The virus of that sort of ambition scares me a lot more than does the coronavirus. We do need a new narrative, Benjamin, and it's ready to hand.

The eons of life's evolution are present all in and around us - not off in some distant galaxy far far away. The relation is love, as anyone who's ever eaten magic mushrooms in the right frame of mind will tell you.

This narrative does not harm the corpus of scientific narrative in any way, shape or form. To construe non-physical relations as simultaneous and time's arrow as unidirectional only as a conspiracy of lived life, does no harm to cherished beliefs that are based in reality.

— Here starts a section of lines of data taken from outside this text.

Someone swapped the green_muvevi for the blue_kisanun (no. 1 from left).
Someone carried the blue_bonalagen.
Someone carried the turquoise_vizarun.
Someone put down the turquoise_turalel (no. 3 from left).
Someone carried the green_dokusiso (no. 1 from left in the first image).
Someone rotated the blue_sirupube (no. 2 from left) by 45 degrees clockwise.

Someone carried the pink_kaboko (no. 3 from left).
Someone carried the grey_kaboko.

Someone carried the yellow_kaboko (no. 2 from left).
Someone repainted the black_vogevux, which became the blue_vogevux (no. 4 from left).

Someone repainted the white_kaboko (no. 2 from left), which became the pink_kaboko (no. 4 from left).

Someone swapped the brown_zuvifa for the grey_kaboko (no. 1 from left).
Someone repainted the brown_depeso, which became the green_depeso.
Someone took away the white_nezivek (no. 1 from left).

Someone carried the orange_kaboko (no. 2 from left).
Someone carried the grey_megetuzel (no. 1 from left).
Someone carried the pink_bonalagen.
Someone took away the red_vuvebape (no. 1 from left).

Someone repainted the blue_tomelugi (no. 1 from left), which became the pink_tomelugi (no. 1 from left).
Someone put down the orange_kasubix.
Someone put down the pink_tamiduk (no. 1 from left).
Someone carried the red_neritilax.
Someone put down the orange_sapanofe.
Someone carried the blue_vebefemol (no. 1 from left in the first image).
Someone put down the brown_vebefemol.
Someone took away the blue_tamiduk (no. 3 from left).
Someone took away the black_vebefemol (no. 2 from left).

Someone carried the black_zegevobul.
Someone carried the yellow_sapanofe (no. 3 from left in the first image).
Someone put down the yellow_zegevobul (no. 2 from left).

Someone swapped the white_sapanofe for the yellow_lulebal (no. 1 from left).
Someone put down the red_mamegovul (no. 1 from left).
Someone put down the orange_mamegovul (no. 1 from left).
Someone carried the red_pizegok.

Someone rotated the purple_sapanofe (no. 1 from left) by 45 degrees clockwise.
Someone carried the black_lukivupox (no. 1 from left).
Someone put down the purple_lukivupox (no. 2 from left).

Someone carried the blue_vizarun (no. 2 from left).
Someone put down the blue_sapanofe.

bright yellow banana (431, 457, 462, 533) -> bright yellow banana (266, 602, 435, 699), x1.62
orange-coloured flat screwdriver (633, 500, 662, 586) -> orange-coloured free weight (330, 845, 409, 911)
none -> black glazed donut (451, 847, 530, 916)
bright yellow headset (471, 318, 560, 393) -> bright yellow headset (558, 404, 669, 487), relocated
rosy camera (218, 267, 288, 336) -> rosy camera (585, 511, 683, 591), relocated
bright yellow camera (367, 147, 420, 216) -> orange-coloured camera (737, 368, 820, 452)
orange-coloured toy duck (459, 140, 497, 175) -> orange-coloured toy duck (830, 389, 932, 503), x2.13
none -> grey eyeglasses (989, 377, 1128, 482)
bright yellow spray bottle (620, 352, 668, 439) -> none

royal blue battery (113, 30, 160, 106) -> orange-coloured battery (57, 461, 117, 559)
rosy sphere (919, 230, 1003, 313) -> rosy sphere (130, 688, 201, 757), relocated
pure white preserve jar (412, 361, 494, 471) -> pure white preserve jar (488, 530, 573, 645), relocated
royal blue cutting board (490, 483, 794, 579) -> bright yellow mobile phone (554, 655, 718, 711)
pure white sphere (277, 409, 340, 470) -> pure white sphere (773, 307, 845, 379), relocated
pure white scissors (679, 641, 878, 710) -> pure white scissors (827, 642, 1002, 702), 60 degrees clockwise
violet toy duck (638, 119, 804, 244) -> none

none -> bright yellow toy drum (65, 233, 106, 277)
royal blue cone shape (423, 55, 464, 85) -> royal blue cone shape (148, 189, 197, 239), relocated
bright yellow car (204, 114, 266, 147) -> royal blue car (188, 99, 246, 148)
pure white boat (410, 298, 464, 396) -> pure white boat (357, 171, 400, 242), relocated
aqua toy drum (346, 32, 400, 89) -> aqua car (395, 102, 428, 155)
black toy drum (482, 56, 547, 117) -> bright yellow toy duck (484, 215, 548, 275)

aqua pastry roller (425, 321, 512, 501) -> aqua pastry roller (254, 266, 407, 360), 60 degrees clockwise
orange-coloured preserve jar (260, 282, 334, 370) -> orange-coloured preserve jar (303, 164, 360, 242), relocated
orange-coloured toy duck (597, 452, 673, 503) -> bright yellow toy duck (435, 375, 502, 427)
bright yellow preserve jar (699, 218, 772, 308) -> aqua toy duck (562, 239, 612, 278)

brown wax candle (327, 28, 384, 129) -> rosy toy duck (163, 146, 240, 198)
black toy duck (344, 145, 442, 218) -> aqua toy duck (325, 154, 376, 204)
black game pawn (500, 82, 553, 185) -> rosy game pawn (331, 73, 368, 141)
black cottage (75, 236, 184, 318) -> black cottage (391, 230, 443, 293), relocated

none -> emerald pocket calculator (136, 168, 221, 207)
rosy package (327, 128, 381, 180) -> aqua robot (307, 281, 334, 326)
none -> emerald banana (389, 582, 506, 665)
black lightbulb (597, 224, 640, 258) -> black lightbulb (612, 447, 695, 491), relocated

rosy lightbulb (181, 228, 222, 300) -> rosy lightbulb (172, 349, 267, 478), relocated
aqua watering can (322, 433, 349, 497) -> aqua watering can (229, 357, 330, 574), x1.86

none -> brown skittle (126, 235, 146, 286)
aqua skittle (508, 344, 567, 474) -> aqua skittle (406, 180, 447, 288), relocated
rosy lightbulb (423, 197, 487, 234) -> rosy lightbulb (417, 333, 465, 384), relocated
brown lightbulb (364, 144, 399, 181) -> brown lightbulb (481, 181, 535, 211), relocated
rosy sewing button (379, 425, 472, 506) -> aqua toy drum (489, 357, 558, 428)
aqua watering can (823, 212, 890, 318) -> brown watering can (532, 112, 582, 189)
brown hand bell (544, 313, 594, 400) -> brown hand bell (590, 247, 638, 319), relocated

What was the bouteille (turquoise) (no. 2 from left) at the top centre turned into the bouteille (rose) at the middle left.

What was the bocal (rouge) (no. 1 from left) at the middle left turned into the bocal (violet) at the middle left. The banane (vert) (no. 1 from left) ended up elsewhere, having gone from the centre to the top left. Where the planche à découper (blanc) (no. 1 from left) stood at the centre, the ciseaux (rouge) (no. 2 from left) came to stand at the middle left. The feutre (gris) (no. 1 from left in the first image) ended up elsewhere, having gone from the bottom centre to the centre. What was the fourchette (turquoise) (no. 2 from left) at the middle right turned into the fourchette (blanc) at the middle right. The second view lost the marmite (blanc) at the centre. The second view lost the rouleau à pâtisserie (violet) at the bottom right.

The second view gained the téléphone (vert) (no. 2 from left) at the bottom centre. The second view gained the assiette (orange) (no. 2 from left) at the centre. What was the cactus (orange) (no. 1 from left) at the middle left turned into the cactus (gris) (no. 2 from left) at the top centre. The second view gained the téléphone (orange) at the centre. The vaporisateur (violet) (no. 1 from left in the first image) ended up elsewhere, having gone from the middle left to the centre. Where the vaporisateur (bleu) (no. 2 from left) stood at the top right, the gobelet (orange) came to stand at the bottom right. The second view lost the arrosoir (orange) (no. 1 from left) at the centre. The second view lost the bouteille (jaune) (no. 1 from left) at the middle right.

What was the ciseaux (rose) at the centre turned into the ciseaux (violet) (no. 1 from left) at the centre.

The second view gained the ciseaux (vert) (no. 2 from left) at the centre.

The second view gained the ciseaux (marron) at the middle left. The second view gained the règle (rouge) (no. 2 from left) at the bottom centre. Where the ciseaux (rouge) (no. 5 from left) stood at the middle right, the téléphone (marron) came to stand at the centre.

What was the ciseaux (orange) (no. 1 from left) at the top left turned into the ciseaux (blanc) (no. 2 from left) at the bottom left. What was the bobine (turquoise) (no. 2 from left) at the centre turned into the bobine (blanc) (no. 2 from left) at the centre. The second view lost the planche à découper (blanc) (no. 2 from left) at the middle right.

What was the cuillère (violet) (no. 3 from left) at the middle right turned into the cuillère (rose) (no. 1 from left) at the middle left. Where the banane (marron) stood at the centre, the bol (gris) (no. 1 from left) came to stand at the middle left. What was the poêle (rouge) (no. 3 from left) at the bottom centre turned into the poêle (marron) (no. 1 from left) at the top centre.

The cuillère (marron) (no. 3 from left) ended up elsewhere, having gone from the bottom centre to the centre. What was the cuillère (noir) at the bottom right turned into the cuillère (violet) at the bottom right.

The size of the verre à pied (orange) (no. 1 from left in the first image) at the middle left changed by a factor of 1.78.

Emotions don't need messenger particles, as those are required to mediate the forces of physical attraction or repulsion which define physical, material, motion.

The subject has never been apart from the object.

We are microcosm is all. And if we are to act in concert, we need a good narrative to bind us each to other (as though we could ever exist alone - as Bratton so correctly points out, we have to carry earth with us if we want to head to outer space).

Yes, sure, I am just another fantasist about quantum mechanics and chaos theory. I have seen the heavens and they are ordered that way. This is not rocket science. This is down home real.

The boundaries are always fractal, and the limits of any sort of control are already implied by the feigned attempt to believe in it. Control is what has to be relinquished in order to know the way forward. The instruments are already in place. All we need is love.

To say God knows is cop-out. As Bratton makes clear, it's our job to know. It's our responsibility as literate human beings to become truly conscious and to face reality as it truly is and not as we'd wish it to be in some fantasy of whatever wealth can get us if we win the 80-odd year game against the odds.

The odds are all we've got, right? The accidents of our existence, our personality, our chosen realities. They're all against us collectively right now, and not because of the coronavirus. They are against us because we deny reality in favor of a fantasy. No matter if it's a religious fantasy or a materialistic utopian one. They're both deadly to the planet and therefore deadly to each and all of us.